Nathan Ward
Nathan Ward is an artist and educator living in Morgantown, West Virginia. He earned a Bachelor of Fine Arts degree from West Virginia University in 2014. After graduating, he moved to Pittsburgh, Pennsylvania, and worked as a freelance artist for several years. During that time, he gained experience with book arts, gallery productions, museum archives, and a wide range of photographic commissions. Ward was awarded a Graduate Teaching Fellowship by the University of Oregon in 2018 and received a Master of Fine Arts degree in 2021. After completing his master’s degree, he returned to West Virginia, where he now teaches in the School of Art & Design at West Virginia University.
Photography is both a medium and subject in Ward's work. At the center of his practice is a fascination with the indeterminate nature of photographs and their complicated relationship to reality. Of particular interest is how the medium’s nearness—or capacity for nearness—to human visual perception has shaped its conventions and the interpretation of its pictures.

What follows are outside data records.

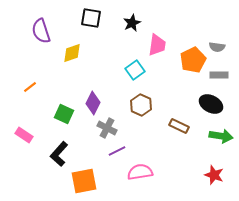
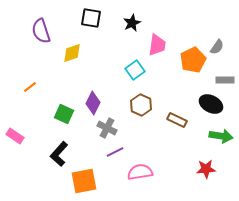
gray semicircle: rotated 63 degrees counterclockwise
gray rectangle: moved 6 px right, 5 px down
brown rectangle: moved 2 px left, 6 px up
pink rectangle: moved 9 px left, 1 px down
purple line: moved 2 px left, 1 px down
red star: moved 8 px left, 6 px up; rotated 24 degrees counterclockwise
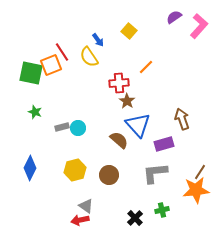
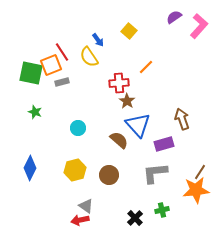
gray rectangle: moved 45 px up
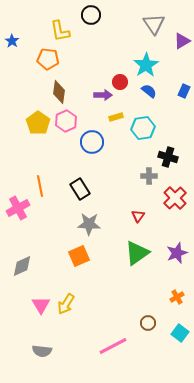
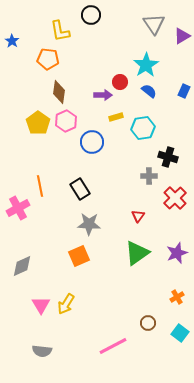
purple triangle: moved 5 px up
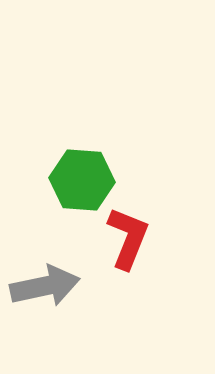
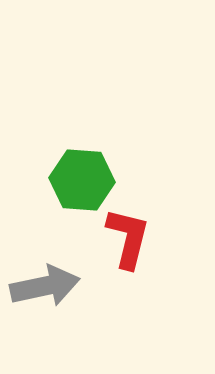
red L-shape: rotated 8 degrees counterclockwise
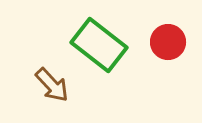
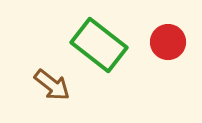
brown arrow: rotated 9 degrees counterclockwise
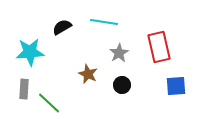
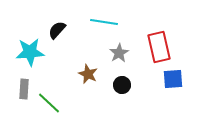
black semicircle: moved 5 px left, 3 px down; rotated 18 degrees counterclockwise
blue square: moved 3 px left, 7 px up
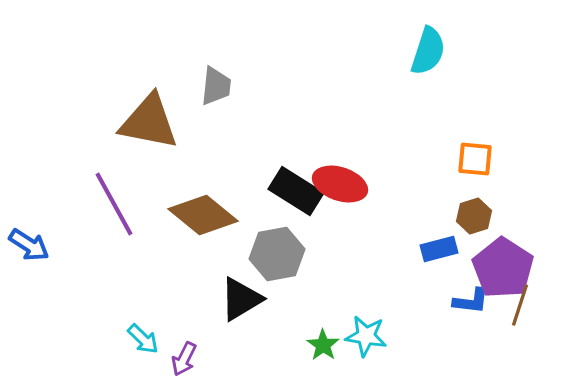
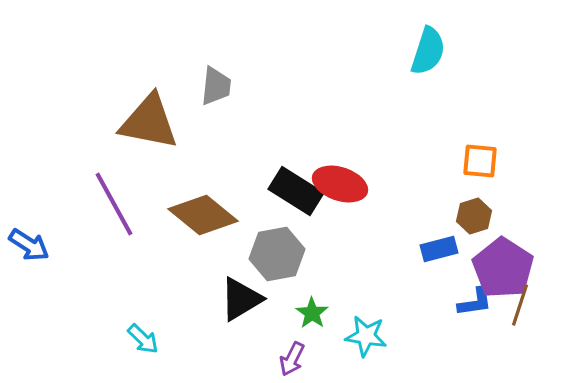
orange square: moved 5 px right, 2 px down
blue L-shape: moved 4 px right, 1 px down; rotated 15 degrees counterclockwise
green star: moved 11 px left, 32 px up
purple arrow: moved 108 px right
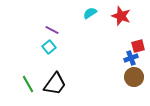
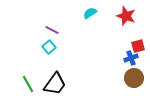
red star: moved 5 px right
brown circle: moved 1 px down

Over the past several years, Ward has created several black-and-white landscape series that explore the vague boundary between representational depiction and abstraction by leveraging the notion of photographic veracity. Through artist books and installations, he deconstructs and reinterprets the aesthetic, contextual and factual properties of photographs to present psychologically charged experiences that manifest the medium’s epistemological aspect.